A main of smoky corn and quinoa tamale and properly sticky pork belly is understandably a best seller already but our favourite dish was a beautifully balanced dish of fresh salt cod, sautéed padron peppers, almonds and black olive oil (black tapenade in effect) which made me long to try it at home.

It was also a star pairing with the Roman smoked paprika white wine (yes, you did read that right) which I couldn’t resist ordering from a list of aromatised ‘Greco Roman’ smoked or herb infused wines devised by top mixologist Tony Conigliaro. It was supposed to go with the chilli con veggies which we didn't order but its smoked paprika notes just hit the spot with the cod.
So yes - trend alert! - the drinks are worth paying attention to as well. There are several cocktails which have been paired to individual dishes which are flagged up on the accompanying cocktail list. I also tried the Granary Martini, a fiery concoction of mustard vodka and dry vermouth which was recommended with the felafel but I think went better with the mealy beans but suspect there would be as many views on this as there are vodkas in Congliaro’s back bar. (You’re more likely to get agreement on the fact that £4 is a lot to pay for a small glass ‘hay and grass water. It’s pleasant, but should cost about half that. A French Blonde (grape juice, elderflower cordial, lemongrass and verjus) sounds much more exciting.)

Desserts? Yes, I loved them but suspect that those with a sweeter tooth might not - or opt for the white chocolate rice crispie and dark chocolate mousse instead. We shared a fabulously wobbly goats’ milk panna cotta with spiced candied tomatoes (look out for tomorrow’s match of the week) and strawberry and balsamic ‘jam’ with a spicy hit of horseradish ice cream (right) - neither excessively sweet which is a plus in my book.
There’s so much to take in here - not least the huge and beautiful room with its open plan kitchen - that I feel I need to go back to get a full grip on it. Preferably in a month or so once the kitchen is fully into its stride.
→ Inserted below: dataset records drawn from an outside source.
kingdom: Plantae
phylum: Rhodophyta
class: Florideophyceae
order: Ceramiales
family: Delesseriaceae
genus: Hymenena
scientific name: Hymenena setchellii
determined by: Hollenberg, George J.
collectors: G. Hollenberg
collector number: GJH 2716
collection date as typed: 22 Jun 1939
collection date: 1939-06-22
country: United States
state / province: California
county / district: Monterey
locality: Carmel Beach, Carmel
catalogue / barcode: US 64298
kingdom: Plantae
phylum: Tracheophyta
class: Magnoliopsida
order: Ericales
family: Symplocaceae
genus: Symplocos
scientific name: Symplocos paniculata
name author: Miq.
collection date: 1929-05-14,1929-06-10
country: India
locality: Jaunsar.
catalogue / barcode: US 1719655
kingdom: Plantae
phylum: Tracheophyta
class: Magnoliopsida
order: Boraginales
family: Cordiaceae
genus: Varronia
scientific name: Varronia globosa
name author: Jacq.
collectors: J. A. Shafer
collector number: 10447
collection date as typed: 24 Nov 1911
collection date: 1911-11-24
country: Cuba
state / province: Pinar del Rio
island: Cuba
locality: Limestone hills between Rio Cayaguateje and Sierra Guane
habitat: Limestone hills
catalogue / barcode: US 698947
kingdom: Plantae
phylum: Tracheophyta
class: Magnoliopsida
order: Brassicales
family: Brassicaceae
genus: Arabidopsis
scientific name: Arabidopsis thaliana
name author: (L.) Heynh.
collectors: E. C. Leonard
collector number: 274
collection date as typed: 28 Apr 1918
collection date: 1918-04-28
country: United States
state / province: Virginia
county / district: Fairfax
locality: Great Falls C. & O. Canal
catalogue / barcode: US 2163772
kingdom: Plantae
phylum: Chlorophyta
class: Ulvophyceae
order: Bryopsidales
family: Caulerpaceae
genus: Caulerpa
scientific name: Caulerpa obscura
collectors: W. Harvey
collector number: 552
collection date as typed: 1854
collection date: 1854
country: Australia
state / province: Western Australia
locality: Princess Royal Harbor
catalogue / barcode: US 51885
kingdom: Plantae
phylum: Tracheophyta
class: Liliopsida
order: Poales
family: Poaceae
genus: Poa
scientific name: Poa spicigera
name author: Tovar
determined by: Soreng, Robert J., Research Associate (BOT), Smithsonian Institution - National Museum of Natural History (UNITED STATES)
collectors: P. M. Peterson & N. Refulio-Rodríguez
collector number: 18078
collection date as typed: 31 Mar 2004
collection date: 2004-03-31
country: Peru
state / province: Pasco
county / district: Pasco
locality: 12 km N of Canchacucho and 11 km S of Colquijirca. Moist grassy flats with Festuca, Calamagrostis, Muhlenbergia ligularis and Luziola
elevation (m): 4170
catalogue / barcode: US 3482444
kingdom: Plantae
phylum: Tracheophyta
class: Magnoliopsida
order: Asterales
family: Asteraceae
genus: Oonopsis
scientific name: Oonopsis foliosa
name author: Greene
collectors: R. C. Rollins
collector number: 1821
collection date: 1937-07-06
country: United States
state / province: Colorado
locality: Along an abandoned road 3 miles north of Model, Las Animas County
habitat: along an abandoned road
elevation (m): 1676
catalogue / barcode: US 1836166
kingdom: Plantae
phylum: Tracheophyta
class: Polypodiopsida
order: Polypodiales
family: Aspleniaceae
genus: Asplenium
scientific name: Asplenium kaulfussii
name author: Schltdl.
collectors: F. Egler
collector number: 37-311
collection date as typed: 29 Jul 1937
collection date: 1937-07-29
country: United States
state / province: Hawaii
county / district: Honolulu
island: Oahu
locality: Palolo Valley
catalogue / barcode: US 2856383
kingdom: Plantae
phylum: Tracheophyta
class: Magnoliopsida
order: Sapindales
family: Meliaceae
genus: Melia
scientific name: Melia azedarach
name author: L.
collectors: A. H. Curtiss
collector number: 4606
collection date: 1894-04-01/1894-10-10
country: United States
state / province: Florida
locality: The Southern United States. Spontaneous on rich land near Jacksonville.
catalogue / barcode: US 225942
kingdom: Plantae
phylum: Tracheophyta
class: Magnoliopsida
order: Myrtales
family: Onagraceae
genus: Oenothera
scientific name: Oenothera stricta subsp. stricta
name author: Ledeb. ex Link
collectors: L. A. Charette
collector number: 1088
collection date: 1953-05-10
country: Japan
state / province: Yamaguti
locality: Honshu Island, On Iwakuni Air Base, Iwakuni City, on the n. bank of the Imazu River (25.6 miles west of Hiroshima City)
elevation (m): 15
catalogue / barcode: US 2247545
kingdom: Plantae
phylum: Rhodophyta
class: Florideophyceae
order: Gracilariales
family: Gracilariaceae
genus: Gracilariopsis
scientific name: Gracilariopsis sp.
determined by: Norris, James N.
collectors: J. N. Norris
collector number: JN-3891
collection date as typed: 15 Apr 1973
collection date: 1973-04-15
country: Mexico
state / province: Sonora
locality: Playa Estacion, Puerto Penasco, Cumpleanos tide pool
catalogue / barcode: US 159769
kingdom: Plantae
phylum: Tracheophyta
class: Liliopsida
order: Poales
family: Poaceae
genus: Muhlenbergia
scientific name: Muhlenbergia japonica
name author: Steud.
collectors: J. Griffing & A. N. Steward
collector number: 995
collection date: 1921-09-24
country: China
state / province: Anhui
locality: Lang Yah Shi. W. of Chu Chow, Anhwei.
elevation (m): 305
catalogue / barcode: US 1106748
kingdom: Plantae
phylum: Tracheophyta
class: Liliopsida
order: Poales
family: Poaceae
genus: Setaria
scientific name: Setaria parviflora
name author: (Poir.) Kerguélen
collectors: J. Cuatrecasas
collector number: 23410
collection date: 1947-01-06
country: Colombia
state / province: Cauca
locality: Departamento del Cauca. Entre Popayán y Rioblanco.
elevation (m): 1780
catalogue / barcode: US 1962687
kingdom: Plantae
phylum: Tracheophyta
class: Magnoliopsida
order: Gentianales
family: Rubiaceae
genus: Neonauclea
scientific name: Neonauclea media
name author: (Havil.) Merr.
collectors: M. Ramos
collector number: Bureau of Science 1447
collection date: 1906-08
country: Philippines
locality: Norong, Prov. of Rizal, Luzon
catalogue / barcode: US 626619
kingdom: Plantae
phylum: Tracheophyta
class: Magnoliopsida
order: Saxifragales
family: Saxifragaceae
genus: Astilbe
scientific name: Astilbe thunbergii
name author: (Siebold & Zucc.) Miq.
But it’s an exciting and genuinely original project which I’m sure will be a game-changer for the London restaurant scene. If you’re remotely interested in where food is heading you should go.
Grainstore is at Granary Square, London N1C 4A, just behind King’s Cross station. Look at the helpful map on the Find Us page of the website. Tel: 020 7324 4466.
I ate at Grainstore as a guest of the restaurant. You should get away with paying about £25-30 a head for food plus drinks and service. There's a 'surprise menu' available in the evening from £35 a head but it needs to be ordered by the whole table.